--- START ---
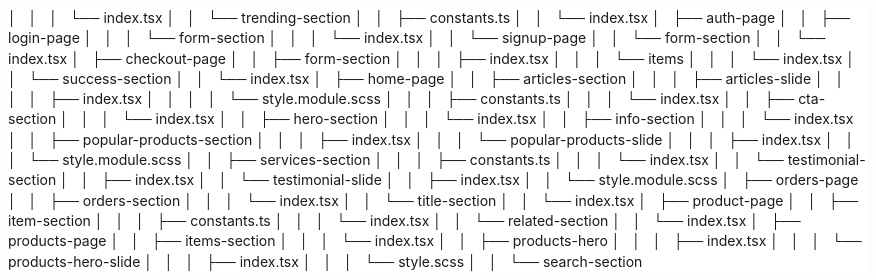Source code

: │   │   │   └── index.tsx
│   │   └── trending-section
│   │   ├── constants.ts
│   │   └── index.tsx
│   ├── auth-page
│   │   ├── login-page
│   │   │   └── form-section
│   │   │   └── index.tsx
│   │   └── signup-page
│   │   └── form-section
│   │   └── index.tsx
│   ├── checkout-page
│   │   ├── form-section
│   │   │   ├── index.tsx
│   │   │   └── items
│   │   │   └── index.tsx
│   │   └── success-section
│   │   └── index.tsx
│   ├── home-page
│   │   ├── articles-section
│   │   │   ├── articles-slide
│   │   │   │   ├── index.tsx
│   │   │   │   └── style.module.scss
│   │   │   ├── constants.ts
│   │   │   └── index.tsx
│   │   ├── cta-section
│   │   │   └── index.tsx
│   │   ├── hero-section
│   │   │   └── index.tsx
│   │   ├── info-section
│   │   │   └── index.tsx
│   │   ├── popular-products-section
│   │   │   ├── index.tsx
│   │   │   └── popular-products-slide
│   │   │   ├── index.tsx
│   │   │   └── style.module.scss
│   │   ├── services-section
│   │   │   ├── constants.ts
│   │   │   └── index.tsx
│   │   └── testimonial-section
│   │   ├── index.tsx
│   │   └── testimonial-slide
│   │   ├── index.tsx
│   │   └── style.module.scss
│   ├── orders-page
│   │   ├── orders-section
│   │   │   └── index.tsx
│   │   └── title-section
│   │   └── index.tsx
│   ├── product-page
│   │   ├── item-section
│   │   │   ├── constants.ts
│   │   │   └── index.tsx
│   │   └── related-section
│   │   └── index.tsx
│   ├── products-page
│   │   ├── items-section
│   │   │   └── index.tsx
│   │   ├── products-hero
│   │   │   ├── index.tsx
│   │   │   └── products-hero-slide
│   │   │   ├── index.tsx
│   │   │   └── style.scss
│   │   └── search-section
--- END ---
WHAT THE TASK ASKS: All text in the material above must be written out exactly; the images are to be skipped.

TASK SOLUTION:
Source code

: │   │   │   └── index.tsx
│   │   └── trending-section
│   │   ├── constants.ts
│   │   └── index.tsx
│   ├── auth-page
│   │   ├── login-page
│   │   │   └── form-section
│   │   │   └── index.tsx
│   │   └── signup-page
│   │   └── form-section
│   │   └── index.tsx
│   ├── checkout-page
│   │   ├── form-section
│   │   │   ├── index.tsx
│   │   │   └── items
│   │   │   └── index.tsx
│   │   └── success-section
│   │   └── index.tsx
│   ├── home-page
│   │   ├── articles-section
│   │   │   ├── articles-slide
│   │   │   │   ├── index.tsx
│   │   │   │   └── style.module.scss
│   │   │   ├── constants.ts
│   │   │   └── index.tsx
│   │   ├── cta-section
│   │   │   └── index.tsx
│   │   ├── hero-section
│   │   │   └── index.tsx
│   │   ├── info-section
│   │   │   └── index.tsx
│   │   ├── popular-products-section
│   │   │   ├── index.tsx
│   │   │   └── popular-products-slide
│   │   │   ├── index.tsx
│   │   │   └── style.module.scss
│   │   ├── services-section
│   │   │   ├── constants.ts
│   │   │   └── index.tsx
│   │   └── testimonial-section
│   │   ├── index.tsx
│   │   └── testimonial-slide
│   │   ├── index.tsx
│   │   └── style.module.scss
│   ├── orders-page
│   │   ├── orders-section
│   │   │   └── index.tsx
│   │   └── title-section
│   │   └── index.tsx
│   ├── product-page
│   │   ├── item-section
│   │   │   ├── constants.ts
│   │   │   └── index.tsx
│   │   └── related-section
│   │   └── index.tsx
│   ├── products-page
│   │   ├── items-section
│   │   │   └── index.tsx
│   │   ├── products-hero
│   │   │   ├── index.tsx
│   │   │   └── products-hero-slide
│   │   │   ├── index.tsx
│   │   │   └── style.scss
│   │   └── search-section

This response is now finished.